Evento no Rio de Janeiro reuniu escritoras para discutir a conexão entre experiências femininas e a literatura, reforçando redes de apoio e inclusão.
Escritoras se reuniram para discutir a relação entre literatura e violência contra a mulher, com foco nas semelhanças entre Brasil e Moçambique.
Em debate ocorrido nesta quarta-feira (8), na Casa de Rui Barbosa, Rio de Janeiro, escritoras exploraram a relação entre a literatura e a violência contra a mulher, com foco nas semelhanças entre Brasil e Moçambique. A ativista moçambicana Énia Lipanga ressaltou que as semelhanças entre os dois países se manifestam de forma mais evidente nas áreas periféricas, onde a questão cultural agrava a situação.
Énia Lipanga relatou que, em Moçambique, é comum mulheres aceitarem a violência devido à crença de que devem “respeitar” a figura masculina, perpetuada por gerações. A ativista critica o ditado antigo “Um homem que não te bate não te ama”, ainda reproduzido em áreas rurais. Ela defende a necessidade de combater normas culturais nocivas que ferem a dignidade humana, preservando a cultura. Segundo a escritora, a falta de acesso à educação formal agrava a situação das mulheres em zonas rurais de Moçambique, onde a violência é frequentemente confundida com cultura.
De acordo com a escritora, a literatura permite aproximar as semelhanças entre os dois países. Ela citou o livro “O Crime do Cais do Valongo”, de Eliane Alves, como exemplo de obra que retrata personagens e cenários moçambicanos sem que a autora tenha visitado o país. Énia Lipanga acompanha as lutas femininas no Brasil e considera Djamila Ribeiro uma inspiração.

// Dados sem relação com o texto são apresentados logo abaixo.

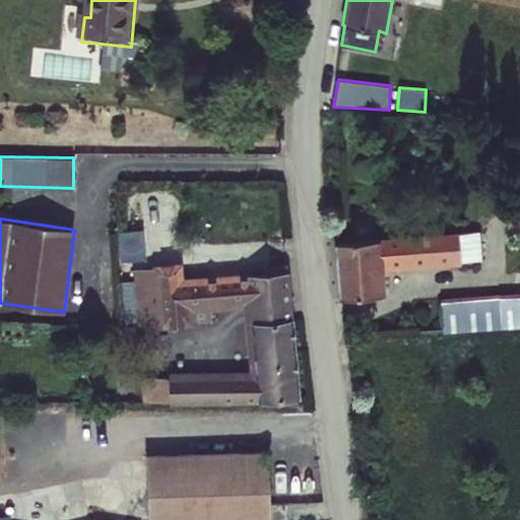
[(120,262),(146,259),(143,230),(118,232),(120,262)]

A escritora moçambicana aborda temas como assédio, abandono e o corpo feminino em sua literatura, buscando dar voz às mulheres de seu país.
A primeira edição da Roda Transatlântica – Mulher, Literatura e Violência, contou com a participação de Dani Balbi, doutora em Ciências da Literatura e deputada estadual, que lançou o Selo Dabi Balbi para publicações LGBTQIAPN+. A pesquisadora Carla Santos foi a moderadora do debate. A intenção do encontro foi criar um espaço de escuta e diálogo para conectar experiências femininas e literárias, reforçando redes de apoio, inclusão e criação.
Énia Lipanga expressou a importância de debater a violência contra a mulher e trocar informações com o Brasil, considerando-o um país-irmão. Ela mencionou que muitas vezes escreve sobre o tema por ser ativista em direitos humanos. A história de sua pré-adolescência, quando conviveu com meninas sem acesso à educação, a motivou a escrever sobre a necessidade de garantir o direito à educação para todas as meninas. Segundo a ativista, sua atuação se tornou uma espécie de linha de denúncia para mulheres que buscam apoio social, psicológico ou jurídico. Dani Balbi informou que levará ao debate relatos de mulheres que passaram pelo sistema penitenciário do Rio de Janeiro e sofreram diversas violações.
A parlamentar considera que a literatura permite o florescimento da consciência dos males que este tipo de violência provoca em mulheres. Dani Balbi começou a atuar nestas questões no movimento estudantil, mas o tema da violência contra as mulheres ficou mais forte quando ingressou na União Brasileira de Mulheres e se destacou para articular nacionalmente percebendo as diversas formas de violações que as mulheres sofrem.